======== Materials provided
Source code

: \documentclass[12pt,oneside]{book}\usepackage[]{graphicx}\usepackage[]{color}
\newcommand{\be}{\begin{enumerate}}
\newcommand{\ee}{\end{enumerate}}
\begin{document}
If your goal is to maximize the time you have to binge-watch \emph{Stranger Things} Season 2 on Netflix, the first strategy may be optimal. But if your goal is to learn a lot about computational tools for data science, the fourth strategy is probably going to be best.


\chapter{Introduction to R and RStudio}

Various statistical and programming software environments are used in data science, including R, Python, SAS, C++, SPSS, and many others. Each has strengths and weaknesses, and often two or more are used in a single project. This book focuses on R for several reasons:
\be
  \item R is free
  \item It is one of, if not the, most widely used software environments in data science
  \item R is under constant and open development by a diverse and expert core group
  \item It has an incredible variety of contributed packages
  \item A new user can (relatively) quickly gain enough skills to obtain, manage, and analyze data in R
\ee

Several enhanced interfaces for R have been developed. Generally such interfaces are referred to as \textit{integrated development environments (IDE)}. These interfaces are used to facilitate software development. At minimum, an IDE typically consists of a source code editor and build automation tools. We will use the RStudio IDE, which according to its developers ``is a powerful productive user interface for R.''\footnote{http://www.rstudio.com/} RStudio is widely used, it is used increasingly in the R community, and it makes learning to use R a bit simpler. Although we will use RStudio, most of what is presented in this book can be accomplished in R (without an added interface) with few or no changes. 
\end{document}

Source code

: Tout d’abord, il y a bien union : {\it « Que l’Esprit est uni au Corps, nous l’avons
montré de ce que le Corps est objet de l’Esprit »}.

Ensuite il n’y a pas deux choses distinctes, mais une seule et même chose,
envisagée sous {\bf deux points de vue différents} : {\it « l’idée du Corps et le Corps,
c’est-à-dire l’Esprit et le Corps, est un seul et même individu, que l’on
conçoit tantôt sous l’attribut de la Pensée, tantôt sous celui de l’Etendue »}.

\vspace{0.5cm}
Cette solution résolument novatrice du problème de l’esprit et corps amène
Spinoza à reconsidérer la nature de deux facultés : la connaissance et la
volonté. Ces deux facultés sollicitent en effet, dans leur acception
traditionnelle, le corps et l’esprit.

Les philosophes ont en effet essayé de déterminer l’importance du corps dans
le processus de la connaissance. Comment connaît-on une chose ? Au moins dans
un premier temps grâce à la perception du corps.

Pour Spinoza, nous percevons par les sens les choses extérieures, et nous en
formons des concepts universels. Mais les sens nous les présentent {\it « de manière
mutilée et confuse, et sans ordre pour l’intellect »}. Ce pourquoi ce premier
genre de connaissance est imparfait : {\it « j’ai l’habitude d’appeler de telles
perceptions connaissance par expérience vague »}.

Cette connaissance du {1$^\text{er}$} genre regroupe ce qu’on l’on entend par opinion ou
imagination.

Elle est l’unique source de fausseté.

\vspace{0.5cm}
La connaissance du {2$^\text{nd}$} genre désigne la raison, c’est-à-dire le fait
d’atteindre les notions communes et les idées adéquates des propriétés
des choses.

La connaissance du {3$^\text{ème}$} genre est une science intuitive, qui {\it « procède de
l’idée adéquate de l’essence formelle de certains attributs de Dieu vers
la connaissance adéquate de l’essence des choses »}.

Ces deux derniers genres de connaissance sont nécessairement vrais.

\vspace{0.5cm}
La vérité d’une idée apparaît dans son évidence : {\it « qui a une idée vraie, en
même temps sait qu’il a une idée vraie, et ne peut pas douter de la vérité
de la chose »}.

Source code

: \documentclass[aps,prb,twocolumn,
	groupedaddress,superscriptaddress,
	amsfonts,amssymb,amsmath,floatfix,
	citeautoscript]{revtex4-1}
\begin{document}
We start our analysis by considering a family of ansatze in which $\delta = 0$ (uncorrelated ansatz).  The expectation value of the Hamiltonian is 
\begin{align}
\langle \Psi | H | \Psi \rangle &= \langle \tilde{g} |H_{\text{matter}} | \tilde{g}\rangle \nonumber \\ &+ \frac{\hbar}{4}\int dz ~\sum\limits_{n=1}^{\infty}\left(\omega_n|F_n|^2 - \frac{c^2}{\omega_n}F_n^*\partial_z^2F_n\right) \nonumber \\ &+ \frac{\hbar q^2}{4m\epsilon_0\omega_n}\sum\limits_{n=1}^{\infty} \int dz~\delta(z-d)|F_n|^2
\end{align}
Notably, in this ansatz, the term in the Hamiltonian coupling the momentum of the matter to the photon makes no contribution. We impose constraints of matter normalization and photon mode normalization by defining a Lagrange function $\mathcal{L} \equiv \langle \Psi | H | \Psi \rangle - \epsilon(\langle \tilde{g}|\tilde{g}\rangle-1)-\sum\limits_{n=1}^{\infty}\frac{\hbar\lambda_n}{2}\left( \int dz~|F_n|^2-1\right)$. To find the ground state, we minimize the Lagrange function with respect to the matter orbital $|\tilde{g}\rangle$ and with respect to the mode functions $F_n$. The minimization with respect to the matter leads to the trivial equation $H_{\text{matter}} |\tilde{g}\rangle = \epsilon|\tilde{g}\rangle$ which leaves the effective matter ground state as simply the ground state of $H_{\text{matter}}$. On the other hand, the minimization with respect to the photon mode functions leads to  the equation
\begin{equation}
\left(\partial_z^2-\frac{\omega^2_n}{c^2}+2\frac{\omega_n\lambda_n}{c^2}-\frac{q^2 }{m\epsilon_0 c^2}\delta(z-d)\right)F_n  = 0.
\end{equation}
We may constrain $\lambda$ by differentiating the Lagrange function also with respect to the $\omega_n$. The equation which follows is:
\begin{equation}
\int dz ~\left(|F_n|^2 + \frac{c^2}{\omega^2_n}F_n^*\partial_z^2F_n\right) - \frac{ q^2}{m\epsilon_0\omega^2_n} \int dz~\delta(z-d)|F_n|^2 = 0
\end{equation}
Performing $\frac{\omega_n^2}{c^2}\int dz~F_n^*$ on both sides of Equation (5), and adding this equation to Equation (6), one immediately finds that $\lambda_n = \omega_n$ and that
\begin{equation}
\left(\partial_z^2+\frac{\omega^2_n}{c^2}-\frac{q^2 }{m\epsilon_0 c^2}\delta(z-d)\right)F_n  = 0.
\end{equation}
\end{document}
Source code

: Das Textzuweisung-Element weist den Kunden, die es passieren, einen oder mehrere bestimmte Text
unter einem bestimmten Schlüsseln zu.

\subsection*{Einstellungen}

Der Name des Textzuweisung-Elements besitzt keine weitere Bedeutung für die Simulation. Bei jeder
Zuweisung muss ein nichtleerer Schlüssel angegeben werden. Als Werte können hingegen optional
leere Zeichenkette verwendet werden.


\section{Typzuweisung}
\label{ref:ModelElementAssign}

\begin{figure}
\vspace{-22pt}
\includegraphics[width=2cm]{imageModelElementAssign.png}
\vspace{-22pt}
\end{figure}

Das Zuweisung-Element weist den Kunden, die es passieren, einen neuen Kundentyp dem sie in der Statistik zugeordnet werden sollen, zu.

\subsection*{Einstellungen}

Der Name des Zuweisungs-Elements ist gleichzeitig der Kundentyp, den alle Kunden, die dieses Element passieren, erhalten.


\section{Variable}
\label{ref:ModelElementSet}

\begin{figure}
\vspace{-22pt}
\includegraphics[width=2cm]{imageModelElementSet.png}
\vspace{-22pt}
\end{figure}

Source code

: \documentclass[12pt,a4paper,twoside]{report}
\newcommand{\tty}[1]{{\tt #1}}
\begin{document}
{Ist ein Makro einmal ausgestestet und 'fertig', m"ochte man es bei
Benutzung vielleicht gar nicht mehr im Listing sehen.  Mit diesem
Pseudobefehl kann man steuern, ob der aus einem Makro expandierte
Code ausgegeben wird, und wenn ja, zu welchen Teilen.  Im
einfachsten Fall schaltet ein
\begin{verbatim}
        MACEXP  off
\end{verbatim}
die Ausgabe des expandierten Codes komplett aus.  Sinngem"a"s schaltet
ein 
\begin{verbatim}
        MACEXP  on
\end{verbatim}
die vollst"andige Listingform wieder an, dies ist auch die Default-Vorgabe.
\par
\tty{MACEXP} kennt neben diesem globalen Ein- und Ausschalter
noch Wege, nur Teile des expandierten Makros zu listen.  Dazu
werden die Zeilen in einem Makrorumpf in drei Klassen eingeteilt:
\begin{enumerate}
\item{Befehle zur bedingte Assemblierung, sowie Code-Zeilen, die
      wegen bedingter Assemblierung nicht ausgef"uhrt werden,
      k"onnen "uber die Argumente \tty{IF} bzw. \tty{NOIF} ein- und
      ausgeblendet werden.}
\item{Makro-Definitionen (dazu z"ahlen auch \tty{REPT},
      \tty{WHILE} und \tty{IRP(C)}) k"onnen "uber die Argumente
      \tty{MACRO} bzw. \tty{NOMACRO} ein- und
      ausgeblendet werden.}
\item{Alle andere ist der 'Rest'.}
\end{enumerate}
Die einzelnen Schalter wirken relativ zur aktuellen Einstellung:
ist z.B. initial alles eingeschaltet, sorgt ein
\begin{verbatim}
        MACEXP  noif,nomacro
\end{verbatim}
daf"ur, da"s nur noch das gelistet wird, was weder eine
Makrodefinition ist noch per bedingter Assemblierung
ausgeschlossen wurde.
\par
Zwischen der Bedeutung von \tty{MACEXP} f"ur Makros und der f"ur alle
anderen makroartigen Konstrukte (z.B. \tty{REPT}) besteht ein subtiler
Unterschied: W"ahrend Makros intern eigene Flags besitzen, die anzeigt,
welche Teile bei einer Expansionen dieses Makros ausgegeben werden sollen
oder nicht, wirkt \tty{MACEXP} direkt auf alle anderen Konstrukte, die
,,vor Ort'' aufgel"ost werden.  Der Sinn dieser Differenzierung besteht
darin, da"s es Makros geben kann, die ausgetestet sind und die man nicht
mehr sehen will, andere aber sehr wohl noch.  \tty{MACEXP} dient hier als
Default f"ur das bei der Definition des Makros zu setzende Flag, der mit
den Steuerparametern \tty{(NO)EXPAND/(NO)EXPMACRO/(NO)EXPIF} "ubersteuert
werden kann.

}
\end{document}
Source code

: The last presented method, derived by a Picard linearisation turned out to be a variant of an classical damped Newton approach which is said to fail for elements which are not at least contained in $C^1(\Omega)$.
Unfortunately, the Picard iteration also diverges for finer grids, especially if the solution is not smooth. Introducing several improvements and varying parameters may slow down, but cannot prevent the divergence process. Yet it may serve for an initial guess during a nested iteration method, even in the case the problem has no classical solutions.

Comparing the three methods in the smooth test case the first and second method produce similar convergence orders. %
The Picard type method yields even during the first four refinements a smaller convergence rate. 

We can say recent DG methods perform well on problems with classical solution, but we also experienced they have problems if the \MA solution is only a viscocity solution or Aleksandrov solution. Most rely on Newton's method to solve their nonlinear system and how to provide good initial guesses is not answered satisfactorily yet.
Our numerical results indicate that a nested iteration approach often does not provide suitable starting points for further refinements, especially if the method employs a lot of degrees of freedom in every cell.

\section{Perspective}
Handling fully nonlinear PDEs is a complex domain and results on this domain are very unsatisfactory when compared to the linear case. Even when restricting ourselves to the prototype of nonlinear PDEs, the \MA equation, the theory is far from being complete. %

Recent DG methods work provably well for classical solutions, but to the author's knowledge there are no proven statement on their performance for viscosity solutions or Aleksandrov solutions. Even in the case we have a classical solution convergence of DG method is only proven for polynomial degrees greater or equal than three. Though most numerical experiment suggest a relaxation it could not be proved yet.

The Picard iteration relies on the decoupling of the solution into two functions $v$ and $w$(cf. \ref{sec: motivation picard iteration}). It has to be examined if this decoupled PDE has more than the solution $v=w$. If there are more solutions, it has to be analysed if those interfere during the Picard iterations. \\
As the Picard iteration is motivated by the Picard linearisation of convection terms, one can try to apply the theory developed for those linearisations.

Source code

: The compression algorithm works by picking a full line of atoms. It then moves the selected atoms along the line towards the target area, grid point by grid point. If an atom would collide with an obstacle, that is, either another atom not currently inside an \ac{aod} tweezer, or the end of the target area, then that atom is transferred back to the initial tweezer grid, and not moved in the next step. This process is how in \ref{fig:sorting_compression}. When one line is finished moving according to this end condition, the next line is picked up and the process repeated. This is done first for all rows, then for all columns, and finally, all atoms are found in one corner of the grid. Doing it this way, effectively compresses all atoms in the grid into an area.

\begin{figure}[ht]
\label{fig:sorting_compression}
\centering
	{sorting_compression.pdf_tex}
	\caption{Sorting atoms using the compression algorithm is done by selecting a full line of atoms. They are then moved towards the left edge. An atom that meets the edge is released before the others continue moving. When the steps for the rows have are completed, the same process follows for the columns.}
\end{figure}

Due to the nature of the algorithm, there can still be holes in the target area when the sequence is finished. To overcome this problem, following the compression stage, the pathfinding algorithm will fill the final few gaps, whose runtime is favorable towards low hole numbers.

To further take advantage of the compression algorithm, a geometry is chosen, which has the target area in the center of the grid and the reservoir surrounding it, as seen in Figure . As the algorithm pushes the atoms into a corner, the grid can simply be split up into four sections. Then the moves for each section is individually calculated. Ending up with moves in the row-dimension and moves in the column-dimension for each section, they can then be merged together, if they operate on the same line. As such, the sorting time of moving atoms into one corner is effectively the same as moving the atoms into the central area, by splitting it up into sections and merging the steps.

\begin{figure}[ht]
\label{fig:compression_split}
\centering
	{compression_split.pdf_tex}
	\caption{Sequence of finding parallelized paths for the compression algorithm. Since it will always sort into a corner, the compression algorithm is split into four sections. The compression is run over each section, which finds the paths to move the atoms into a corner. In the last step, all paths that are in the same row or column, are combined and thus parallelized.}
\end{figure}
================
Your task: Scan the entries above for the word "onnen", then copy every line in which it occurs.

Expected answer:
      k"onnen "uber die Argumente \tty{IF} bzw. \tty{NOIF} ein- und
      \tty{WHILE} und \tty{IRP(C)}) k"onnen "uber die Argumente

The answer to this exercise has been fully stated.